Just prior to his appointment to the bench, Michael was selected by the Attorney-General of Ontario to conduct a policy review of the problems associated with long and complex criminal trial procedure and to make recommendations for change. The resulting report proposed various ways to make the criminal trial process more effective and efficient, placing emphasis on the need for high standards of ethics and professionalism among lawyers. In 2009, Justice Code was appointed to a courtroom of his own and yet another perspective on his profession.

“This is where I always wanted to end my career,” he says.
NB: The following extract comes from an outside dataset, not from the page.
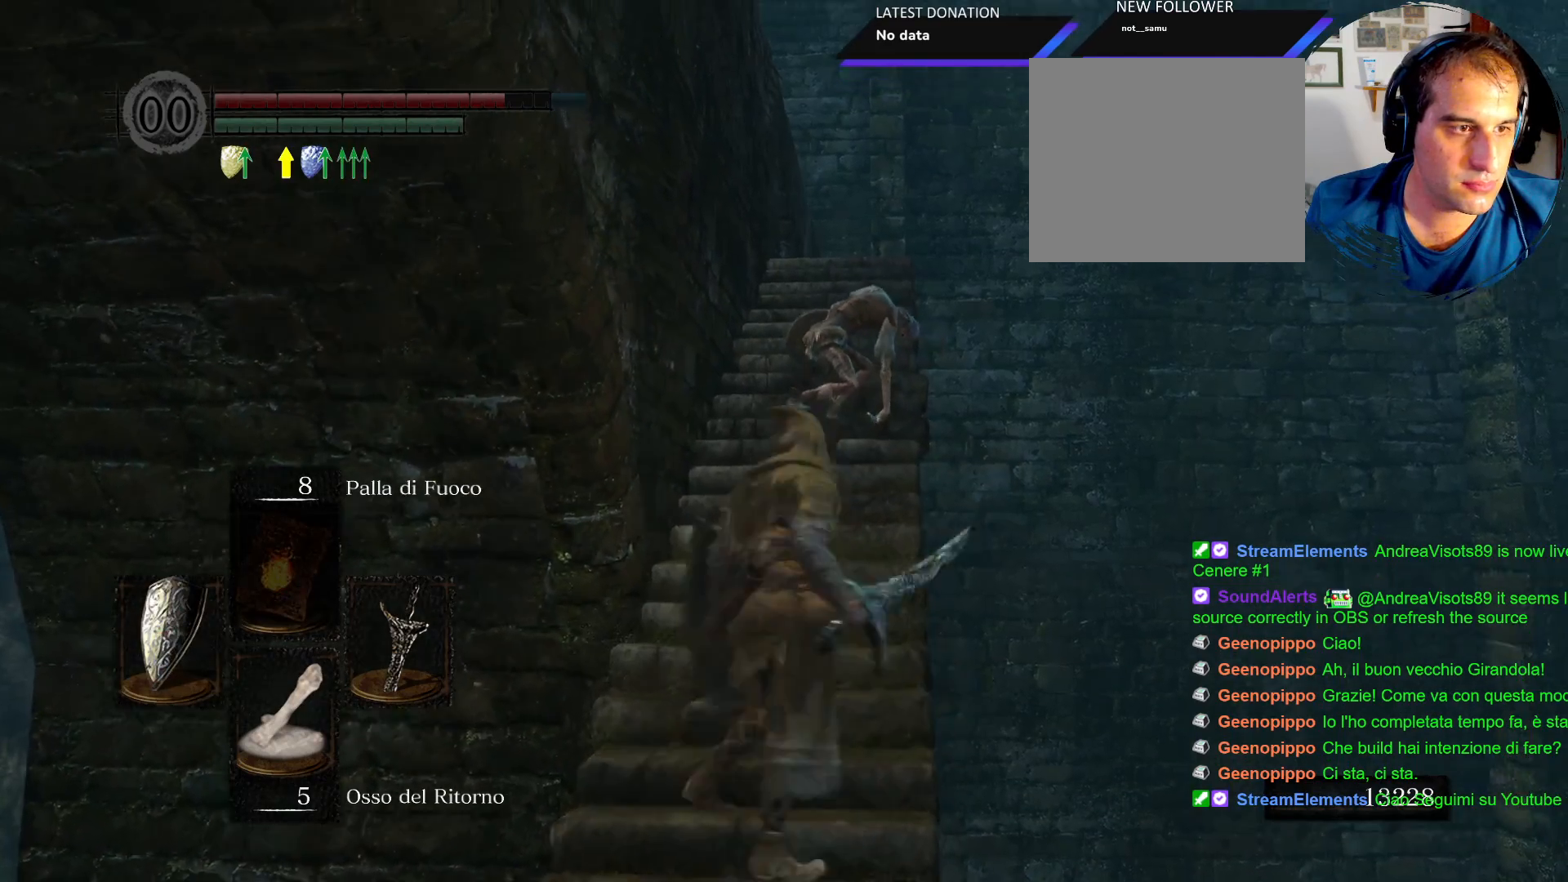
{"dt_ms": 500, "buttons": [], "left_stick": "up", "right_stick": "center", "events": []}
The human interest stories before him daily are a reminder of why he chose the law as his life’s work, which he now carries out from its highest post. “The law takes you out of yourself,” he says, “and into a problem-solving world that’s important to people’s lives.”

This past October, Justice Code visited the school as the honoured guest at the Founders’ Day Scholars Dinner. He also had the opportunity to meet with students and talk to four Senior School classes on the impact of history on the law. A theme of his remarks was the importance of continuing to hire great teachers and providing financial support to qualified students who could not otherwise afford tuition – both of which, he says, were key to his success.